Dual Inhibition of PI3KDelta/Gamma during Manufacturing Reprograms Metabolism of CAR T Cells to Enhance Expansion and Cytotoxicity Against CLL

Chronic lymphocytic leukemia (CLL) creates an immune-suppressive microenvironment that induces terminal T-cell differentiation and T-cell exhaustion, thereby limiting the efficacy of chimeric antigen receptor (CAR) T cells. Indeed, analysis of CLL patients has shown that a high frequency of senescent T-cells (dashed line, Figure 1A) prior to CAR T-cell manufacturing was associated with disease progression and failure to benefit from CAR T (Fraietta et al. 2018). In a cohort of early stage untreated CLL patients, we show that 55% of patients had a predominant senescent phenotype (Figure 1A). This striking observation highlights the need for strategies to enrich non-senescent T cells for CAR T therapy in CLL patients. To address this need, we studied the effect of adding phosphoinositide 3-kinase inhibitors (PI3Ki) during ex vivo CAR T cell-manufacturing on T cell phenotype, metabolism, in vivo expansion, persistence and anti-CLL cytotoxicity in NOG mice bearing the human OSU-CLL compared with conventional CART.
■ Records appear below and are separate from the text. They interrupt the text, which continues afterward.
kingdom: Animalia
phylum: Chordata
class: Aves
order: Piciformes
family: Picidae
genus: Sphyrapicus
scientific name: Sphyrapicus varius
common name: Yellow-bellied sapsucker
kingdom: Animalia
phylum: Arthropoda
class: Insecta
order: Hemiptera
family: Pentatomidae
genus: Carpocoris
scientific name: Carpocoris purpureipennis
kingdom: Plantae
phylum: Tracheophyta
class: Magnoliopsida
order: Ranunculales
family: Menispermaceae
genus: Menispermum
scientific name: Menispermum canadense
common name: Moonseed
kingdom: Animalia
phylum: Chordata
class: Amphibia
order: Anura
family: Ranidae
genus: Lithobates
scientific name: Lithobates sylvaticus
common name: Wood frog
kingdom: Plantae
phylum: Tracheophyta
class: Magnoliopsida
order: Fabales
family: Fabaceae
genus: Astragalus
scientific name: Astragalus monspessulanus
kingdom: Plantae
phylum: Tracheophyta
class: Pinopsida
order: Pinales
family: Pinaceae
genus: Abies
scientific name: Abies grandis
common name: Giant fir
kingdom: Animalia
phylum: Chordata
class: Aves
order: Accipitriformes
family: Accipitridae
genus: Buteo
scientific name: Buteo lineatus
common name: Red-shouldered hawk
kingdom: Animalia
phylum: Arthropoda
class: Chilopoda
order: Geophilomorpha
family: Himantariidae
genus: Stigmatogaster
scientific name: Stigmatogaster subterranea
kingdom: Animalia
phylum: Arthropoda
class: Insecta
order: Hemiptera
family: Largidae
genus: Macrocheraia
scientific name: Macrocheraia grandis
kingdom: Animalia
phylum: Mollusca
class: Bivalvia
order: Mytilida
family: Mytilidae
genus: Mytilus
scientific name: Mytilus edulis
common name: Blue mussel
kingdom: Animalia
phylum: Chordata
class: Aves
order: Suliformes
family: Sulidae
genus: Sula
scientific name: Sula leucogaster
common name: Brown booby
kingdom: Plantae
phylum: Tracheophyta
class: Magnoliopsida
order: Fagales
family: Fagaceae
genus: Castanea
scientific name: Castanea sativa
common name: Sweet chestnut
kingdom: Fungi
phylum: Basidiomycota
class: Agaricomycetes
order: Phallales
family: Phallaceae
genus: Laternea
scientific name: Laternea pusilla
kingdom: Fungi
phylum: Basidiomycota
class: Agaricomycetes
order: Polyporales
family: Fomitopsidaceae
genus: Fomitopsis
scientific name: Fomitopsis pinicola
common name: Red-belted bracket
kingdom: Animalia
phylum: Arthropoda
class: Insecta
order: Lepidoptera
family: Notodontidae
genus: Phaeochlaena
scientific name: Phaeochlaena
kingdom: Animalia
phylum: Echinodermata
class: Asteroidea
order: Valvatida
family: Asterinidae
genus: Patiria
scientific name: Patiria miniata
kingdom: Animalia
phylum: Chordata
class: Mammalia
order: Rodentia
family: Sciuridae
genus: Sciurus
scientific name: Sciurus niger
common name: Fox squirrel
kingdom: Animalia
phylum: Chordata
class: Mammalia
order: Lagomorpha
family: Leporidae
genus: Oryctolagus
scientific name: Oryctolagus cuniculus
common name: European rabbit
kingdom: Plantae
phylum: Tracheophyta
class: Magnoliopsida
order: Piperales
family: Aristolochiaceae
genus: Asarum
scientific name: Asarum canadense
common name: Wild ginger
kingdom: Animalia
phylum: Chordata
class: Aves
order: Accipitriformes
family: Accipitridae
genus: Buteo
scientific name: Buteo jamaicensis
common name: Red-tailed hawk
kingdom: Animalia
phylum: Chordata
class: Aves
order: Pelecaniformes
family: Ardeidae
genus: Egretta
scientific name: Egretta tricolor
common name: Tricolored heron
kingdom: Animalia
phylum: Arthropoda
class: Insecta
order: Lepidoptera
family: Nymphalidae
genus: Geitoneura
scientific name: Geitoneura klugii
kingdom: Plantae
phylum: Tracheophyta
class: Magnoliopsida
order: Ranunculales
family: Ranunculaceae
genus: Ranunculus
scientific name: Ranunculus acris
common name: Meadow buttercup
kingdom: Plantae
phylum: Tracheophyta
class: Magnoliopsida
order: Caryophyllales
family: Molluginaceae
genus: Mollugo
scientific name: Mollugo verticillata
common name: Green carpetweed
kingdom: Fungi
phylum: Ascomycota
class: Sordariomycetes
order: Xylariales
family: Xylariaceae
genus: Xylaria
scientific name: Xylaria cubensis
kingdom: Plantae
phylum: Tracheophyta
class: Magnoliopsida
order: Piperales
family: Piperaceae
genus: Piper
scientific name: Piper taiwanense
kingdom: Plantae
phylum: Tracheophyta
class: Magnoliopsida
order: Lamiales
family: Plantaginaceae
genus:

To investigate the relative influence of PI3Kd-selective versus dual PI3K-d/g inhibition, we first cultured T cells from CLL patients activated with anti-CD3/CD28 beads across logarithmic dose scales of duvelisib or idelalisib. With dual-PI3K-d/g inhibition, CLL donor T cell expansion was 150% of conventionally expanded CART (Figure 1B) with dose-dependent decreases in expression of exhaustion markers TIM-3 and LAG-3 (Figure 1C). PI3K-d/g blockade increased frequencies of CD8+ CAR T cells, thus normalizing the ratio of CD4:CD8 CAR T cells (Figure 1D). To further characterize the effects of dual PI3K-d/g inhibition on T-cell phenotype, mass cytometry time-of-flight (CyTOF) analyzed the phenotype of CAR T cells cultured with or without duvelisib. Unsupervised clustering algorithms showed duvelisib increased frequencies and numbers of T-stem cell memory (T_scm), naïve, and central memory CD8+ CAR T cells (data not shown). Finally, unbiased clustering algorithms identified increases in frequencies of CD27+CD45RO- CD8+ CAR T cells which was confirmed in additional patients using flow cytometry (Figure 1E). In summary, duvelisib enriched populations of less differentiated, more potent CD8+ CAR T cells during manufacturing.

To assess whether these phenotypic changes conferred functional benefit, the cytotoxicity of CAR T cells cultured with or without duvelisib was compared using the OSU-CLL cell line. Duvelisib-cultured CAR T cells (Duv-CAR T cells) had greater cytotoxicity against OSU-CLL cell line (Figure 1F). Subsequently, gene expression profiling of Duv-CAR T cells showed decreased glycolysis pathway scores, down-regulated glucose transporters, and up-regulated glutamine transporters relative to control CAR T cells, leading us to explore T cell metabolism. Elevated protein expression of PGC1-a, a critical regulator of mitochondrial biogenesis and autophagy, was associated with increased staining with NAO, a measure of mitochondrial mass in Duv-CAR T cells (data not shown). To directly measure mitochondrial content of cells, transmission electron microscopy of control CAR T and Duv-CAR T cells generated from CLL patients was performed after 14 days of culture with representative images shown in Figure 1H. A 1.45-fold increase in mitochondrial cross-sectional area was observed (representative images in Figure 1G), which imputes a 175% increase in mitochondrial volume for duvelisib cultured CAR T cells relative to control CAR T cells (p=0.0013; Figure 1G).

Following transfer to NOG mice engrafted with a human CLL cell line, Duv-CAR T cells demonstrated greater in vivo expansion (Figure 1H), faster elimination of CLL (data not shown), and improved mouse survival (Figure 1I) in a model of high disease burden OSU-CLL. In summary, dual PI3K-d/g inhibition during CLL patient-derived CAR T-cell manufacturing increased yields of T_scm, naïve, and central memory CD8+ Duv-CAR T cells with greater mitochondrial mass and enhanced efficacy in eliminating CLL in a mouse model.